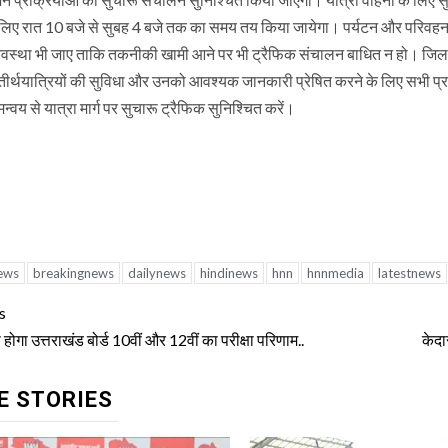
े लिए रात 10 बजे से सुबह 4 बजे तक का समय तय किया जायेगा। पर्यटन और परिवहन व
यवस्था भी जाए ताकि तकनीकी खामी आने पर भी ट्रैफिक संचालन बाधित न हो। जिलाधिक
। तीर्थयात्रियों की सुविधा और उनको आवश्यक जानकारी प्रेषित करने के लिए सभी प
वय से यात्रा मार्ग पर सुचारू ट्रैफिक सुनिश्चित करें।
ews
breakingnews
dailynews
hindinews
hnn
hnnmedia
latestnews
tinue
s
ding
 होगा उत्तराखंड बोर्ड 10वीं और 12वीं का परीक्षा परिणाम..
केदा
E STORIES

..............................

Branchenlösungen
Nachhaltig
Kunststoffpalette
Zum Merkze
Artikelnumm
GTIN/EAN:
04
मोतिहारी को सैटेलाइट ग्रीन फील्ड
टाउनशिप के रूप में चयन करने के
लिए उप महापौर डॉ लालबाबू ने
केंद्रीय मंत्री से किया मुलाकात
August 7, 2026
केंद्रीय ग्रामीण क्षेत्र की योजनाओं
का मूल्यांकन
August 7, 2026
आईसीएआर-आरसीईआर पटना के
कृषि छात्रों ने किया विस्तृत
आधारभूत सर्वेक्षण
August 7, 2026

..............................

YOUR TASK → Could you restate, word for word, the lines above from the one with "Kunststoffpalette" to the one with "आईसीएआर-आरसीईआर पटना के", both included?

ANSWER SECTION →
Kunststoffpalette
Zum Merkze
Artikelnumm
GTIN/EAN:
04
मोतिहारी को सैटेलाइट ग्रीन फील्ड
टाउनशिप के रूप में चयन करने के
लिए उप महापौर डॉ लालबाबू ने
केंद्रीय मंत्री से किया मुलाकात
August 7, 2026
केंद्रीय ग्रामीण क्षेत्र की योजनाओं
का मूल्यांकन
August 7, 2026
आईसीएआर-आरसीईआर पटना के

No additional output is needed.